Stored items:
==*==
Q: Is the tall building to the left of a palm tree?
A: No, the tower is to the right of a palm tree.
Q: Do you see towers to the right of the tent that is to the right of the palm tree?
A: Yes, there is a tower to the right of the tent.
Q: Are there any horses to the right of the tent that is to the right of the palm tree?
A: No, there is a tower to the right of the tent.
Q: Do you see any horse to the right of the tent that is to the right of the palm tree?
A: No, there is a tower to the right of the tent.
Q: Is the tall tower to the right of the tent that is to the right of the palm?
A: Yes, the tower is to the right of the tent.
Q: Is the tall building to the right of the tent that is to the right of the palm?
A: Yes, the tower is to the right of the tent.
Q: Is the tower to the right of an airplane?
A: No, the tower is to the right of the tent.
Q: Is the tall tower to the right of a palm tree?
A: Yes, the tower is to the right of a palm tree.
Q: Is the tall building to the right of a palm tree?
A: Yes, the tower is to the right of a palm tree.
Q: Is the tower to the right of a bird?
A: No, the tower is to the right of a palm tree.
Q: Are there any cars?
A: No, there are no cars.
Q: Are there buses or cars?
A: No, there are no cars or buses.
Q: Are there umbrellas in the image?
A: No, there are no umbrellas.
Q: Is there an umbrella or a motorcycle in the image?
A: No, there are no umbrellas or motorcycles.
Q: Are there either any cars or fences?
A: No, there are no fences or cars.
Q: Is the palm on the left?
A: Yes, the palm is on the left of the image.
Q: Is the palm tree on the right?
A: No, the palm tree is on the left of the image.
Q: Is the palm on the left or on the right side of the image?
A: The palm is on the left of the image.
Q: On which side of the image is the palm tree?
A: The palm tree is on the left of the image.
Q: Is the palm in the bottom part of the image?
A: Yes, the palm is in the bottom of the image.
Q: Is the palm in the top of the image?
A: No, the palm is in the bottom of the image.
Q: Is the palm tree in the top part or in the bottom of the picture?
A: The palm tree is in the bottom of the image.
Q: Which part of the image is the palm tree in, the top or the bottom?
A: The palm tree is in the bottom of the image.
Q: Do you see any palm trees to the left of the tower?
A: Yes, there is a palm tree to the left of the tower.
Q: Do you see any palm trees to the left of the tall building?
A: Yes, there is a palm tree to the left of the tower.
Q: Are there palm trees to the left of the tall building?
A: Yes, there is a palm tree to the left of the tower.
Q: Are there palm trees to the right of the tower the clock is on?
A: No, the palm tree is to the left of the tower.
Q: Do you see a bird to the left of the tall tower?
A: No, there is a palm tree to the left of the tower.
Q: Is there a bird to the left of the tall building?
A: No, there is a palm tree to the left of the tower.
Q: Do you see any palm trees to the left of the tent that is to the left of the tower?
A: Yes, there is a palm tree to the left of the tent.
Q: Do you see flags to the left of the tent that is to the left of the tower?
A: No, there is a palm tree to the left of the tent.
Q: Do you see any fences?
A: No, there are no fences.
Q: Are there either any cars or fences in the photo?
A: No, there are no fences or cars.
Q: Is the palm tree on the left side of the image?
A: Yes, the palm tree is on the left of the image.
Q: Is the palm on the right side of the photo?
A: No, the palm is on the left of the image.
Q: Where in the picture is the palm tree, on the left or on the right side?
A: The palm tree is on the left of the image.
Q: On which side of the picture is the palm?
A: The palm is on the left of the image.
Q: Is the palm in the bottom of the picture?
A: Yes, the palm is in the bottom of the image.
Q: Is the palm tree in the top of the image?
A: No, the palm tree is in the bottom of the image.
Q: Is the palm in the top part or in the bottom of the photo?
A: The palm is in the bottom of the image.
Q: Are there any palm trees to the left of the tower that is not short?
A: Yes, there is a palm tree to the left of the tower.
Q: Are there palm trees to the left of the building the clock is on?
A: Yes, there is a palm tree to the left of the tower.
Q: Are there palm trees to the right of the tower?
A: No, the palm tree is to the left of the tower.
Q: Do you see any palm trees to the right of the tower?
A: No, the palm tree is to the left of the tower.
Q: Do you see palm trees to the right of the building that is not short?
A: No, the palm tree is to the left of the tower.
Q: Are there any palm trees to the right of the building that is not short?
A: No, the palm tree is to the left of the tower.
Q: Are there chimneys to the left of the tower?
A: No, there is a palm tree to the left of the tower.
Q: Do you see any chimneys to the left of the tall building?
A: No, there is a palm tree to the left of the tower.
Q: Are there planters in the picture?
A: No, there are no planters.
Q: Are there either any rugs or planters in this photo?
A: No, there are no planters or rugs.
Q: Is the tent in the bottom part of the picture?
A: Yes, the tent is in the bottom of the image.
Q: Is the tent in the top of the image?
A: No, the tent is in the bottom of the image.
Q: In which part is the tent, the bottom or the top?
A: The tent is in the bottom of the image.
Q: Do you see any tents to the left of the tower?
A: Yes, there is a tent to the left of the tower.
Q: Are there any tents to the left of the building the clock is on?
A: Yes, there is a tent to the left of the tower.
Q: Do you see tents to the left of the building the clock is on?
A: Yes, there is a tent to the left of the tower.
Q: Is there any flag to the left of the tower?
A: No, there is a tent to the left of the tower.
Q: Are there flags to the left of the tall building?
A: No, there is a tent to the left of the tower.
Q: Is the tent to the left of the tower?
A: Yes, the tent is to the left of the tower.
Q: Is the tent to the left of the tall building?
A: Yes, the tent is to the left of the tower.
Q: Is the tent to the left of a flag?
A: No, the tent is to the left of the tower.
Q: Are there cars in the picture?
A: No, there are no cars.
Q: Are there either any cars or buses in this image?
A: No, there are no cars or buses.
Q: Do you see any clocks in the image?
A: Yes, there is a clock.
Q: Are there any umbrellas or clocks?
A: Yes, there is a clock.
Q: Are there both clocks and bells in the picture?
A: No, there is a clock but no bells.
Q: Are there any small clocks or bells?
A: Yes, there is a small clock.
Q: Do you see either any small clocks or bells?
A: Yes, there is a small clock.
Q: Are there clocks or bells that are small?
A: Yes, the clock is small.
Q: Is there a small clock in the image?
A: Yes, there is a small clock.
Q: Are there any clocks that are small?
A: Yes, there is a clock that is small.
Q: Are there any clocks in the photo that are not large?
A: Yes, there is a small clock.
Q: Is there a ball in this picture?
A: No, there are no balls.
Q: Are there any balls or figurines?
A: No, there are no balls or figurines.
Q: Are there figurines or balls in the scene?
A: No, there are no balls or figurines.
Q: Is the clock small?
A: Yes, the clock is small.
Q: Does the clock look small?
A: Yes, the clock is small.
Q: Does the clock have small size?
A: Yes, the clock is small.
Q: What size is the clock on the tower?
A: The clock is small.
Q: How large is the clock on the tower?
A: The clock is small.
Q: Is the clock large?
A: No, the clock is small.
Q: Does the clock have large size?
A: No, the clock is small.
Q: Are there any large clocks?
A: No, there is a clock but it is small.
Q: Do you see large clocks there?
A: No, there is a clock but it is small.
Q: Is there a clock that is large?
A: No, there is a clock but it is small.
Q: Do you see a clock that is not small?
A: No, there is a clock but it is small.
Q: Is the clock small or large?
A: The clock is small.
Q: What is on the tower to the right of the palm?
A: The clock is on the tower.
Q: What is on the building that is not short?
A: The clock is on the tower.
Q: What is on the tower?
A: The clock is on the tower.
==*==
** Task statement **
Retype all of the rows above, word for word, without changing anything.

** Answer to the problem **
Q: Is the tall building to the left of a palm tree?
A: No, the tower is to the right of a palm tree.
Q: Do you see towers to the right of the tent that is to the right of the palm tree?
A: Yes, there is a tower to the right of the tent.
Q: Are there any horses to the right of the tent that is to the right of the palm tree?
A: No, there is a tower to the right of the tent.
Q: Do you see any horse to the right of the tent that is to the right of the palm tree?
A: No, there is a tower to the right of the tent.
Q: Is the tall tower to the right of the tent that is to the right of the palm?
A: Yes, the tower is to the right of the tent.
Q: Is the tall building to the right of the tent that is to the right of the palm?
A: Yes, the tower is to the right of the tent.
Q: Is the tower to the right of an airplane?
A: No, the tower is to the right of the tent.
Q: Is the tall tower to the right of a palm tree?
A: Yes, the tower is to the right of a palm tree.
Q: Is the tall building to the right of a palm tree?
A: Yes, the tower is to the right of a palm tree.
Q: Is the tower to the right of a bird?
A: No, the tower is to the right of a palm tree.
Q: Are there any cars?
A: No, there are no cars.
Q: Are there buses or cars?
A: No, there are no cars or buses.
Q: Are there umbrellas in the image?
A: No, there are no umbrellas.
Q: Is there an umbrella or a motorcycle in the image?
A: No, there are no umbrellas or motorcycles.
Q: Are there either any cars or fences?
A: No, there are no fences or cars.
Q: Is the palm on the left?
A: Yes, the palm is on the left of the image.
Q: Is the palm tree on the right?
A: No, the palm tree is on the left of the image.
Q: Is the palm on the left or on the right side of the image?
A: The palm is on the left of the image.
Q: On which side of the image is the palm tree?
A: The palm tree is on the left of the image.
Q: Is the palm in the bottom part of the image?
A: Yes, the palm is in the bottom of the image.
Q: Is the palm in the top of the image?
A: No, the palm is in the bottom of the image.
Q: Is the palm tree in the top part or in the bottom of the picture?
A: The palm tree is in the bottom of the image.
Q: Which part of the image is the palm tree in, the top or the bottom?
A: The palm tree is in the bottom of the image.
Q: Do you see any palm trees to the left of the tower?
A: Yes, there is a palm tree to the left of the tower.
Q: Do you see any palm trees to the left of the tall building?
A: Yes, there is a palm tree to the left of the tower.
Q: Are there palm trees to the left of the tall building?
A: Yes, there is a palm tree to the left of the tower.
Q: Are there palm trees to the right of the tower the clock is on?
A: No, the palm tree is to the left of the tower.
Q: Do you see a bird to the left of the tall tower?
A: No, there is a palm tree to the left of the tower.
Q: Is there a bird to the left of the tall building?
A: No, there is a palm tree to the left of the tower.
Q: Do you see any palm trees to the left of the tent that is to the left of the tower?
A: Yes, there is a palm tree to the left of the tent.
Q: Do you see flags to the left of the tent that is to the left of the tower?
A: No, there is a palm tree to the left of the tent.
Q: Do you see any fences?
A: No, there are no fences.
Q: Are there either any cars or fences in the photo?
A: No, there are no fences or cars.
Q: Is the palm tree on the left side of the image?
A: Yes, the palm tree is on the left of the image.
Q: Is the palm on the right side of the photo?
A: No, the palm is on the left of the image.
Q: Where in the picture is the palm tree, on the left or on the right side?
A: The palm tree is on the left of the image.
Q: On which side of the picture is the palm?
A: The palm is on the left of the image.
Q: Is the palm in the bottom of the picture?
A: Yes, the palm is in the bottom of the image.
Q: Is the palm tree in the top of the image?
A: No, the palm tree is in the bottom of the image.
Q: Is the palm in the top part or in the bottom of the photo?
A: The palm is in the bottom of the image.
Q: Are there any palm trees to the left of the tower that is not short?
A: Yes, there is a palm tree to the left of the tower.
Q: Are there palm trees to the left of the building the clock is on?
A: Yes, there is a palm tree to the left of the tower.
Q: Are there palm trees to the right of the tower?
A: No, the palm tree is to the left of the tower.
Q: Do you see any palm trees to the right of the tower?
A: No, the palm tree is to the left of the tower.
Q: Do you see palm trees to the right of the building that is not short?
A: No, the palm tree is to the left of the tower.
Q: Are there any palm trees to the right of the building that is not short?
A: No, the palm tree is to the left of the tower.
Q: Are there chimneys to the left of the tower?
A: No, there is a palm tree to the left of the tower.
Q: Do you see any chimneys to the left of the tall building?
A: No, there is a palm tree to the left of the tower.
Q: Are there planters in the picture?
A: No, there are no planters.
Q: Are there either any rugs or planters in this photo?
A: No, there are no planters or rugs.
Q: Is the tent in the bottom part of the picture?
A: Yes, the tent is in the bottom of the image.
Q: Is the tent in the top of the image?
A: No, the tent is in the bottom of the image.
Q: In which part is the tent, the bottom or the top?
A: The tent is in the bottom of the image.
Q: Do you see any tents to the left of the tower?
A: Yes, there is a tent to the left of the tower.
Q: Are there any tents to the left of the building the clock is on?
A: Yes, there is a tent to the left of the tower.
Q: Do you see tents to the left of the building the clock is on?
A: Yes, there is a tent to the left of the tower.
Q: Is there any flag to the left of the tower?
A: No, there is a tent to the left of the tower.
Q: Are there flags to the left of the tall building?
A: No, there is a tent to the left of the tower.
Q: Is the tent to the left of the tower?
A: Yes, the tent is to the left of the tower.
Q: Is the tent to the left of the tall building?
A: Yes, the tent is to the left of the tower.
Q: Is the tent to the left of a flag?
A: No, the tent is to the left of the tower.
Q: Are there cars in the picture?
A: No, there are no cars.
Q: Are there either any cars or buses in this image?
A: No, there are no cars or buses.
Q: Do you see any clocks in the image?
A: Yes, there is a clock.
Q: Are there any umbrellas or clocks?
A: Yes, there is a clock.
Q: Are there both clocks and bells in the picture?
A: No, there is a clock but no bells.
Q: Are there any small clocks or bells?
A: Yes, there is a small clock.
Q: Do you see either any small clocks or bells?
A: Yes, there is a small clock.
Q: Are there clocks or bells that are small?
A: Yes, the clock is small.
Q: Is there a small clock in the image?
A: Yes, there is a small clock.
Q: Are there any clocks that are small?
A: Yes, there is a clock that is small.
Q: Are there any clocks in the photo that are not large?
A: Yes, there is a small clock.
Q: Is there a ball in this picture?
A: No, there are no balls.
Q: Are there any balls or figurines?
A: No, there are no balls or figurines.
Q: Are there figurines or balls in the scene?
A: No, there are no balls or figurines.
Q: Is the clock small?
A: Yes, the clock is small.
Q: Does the clock look small?
A: Yes, the clock is small.
Q: Does the clock have small size?
A: Yes, the clock is small.
Q: What size is the clock on the tower?
A: The clock is small.
Q: How large is the clock on the tower?
A: The clock is small.
Q: Is the clock large?
A: No, the clock is small.
Q: Does the clock have large size?
A: No, the clock is small.
Q: Are there any large clocks?
A: No, there is a clock but it is small.
Q: Do you see large clocks there?
A: No, there is a clock but it is small.
Q: Is there a clock that is large?
A: No, there is a clock but it is small.
Q: Do you see a clock that is not small?
A: No, there is a clock but it is small.
Q: Is the clock small or large?
A: The clock is small.
Q: What is on the tower to the right of the palm?
A: The clock is on the tower.
Q: What is on the building that is not short?
A: The clock is on the tower.
Q: What is on the tower?
A: The clock is on the tower.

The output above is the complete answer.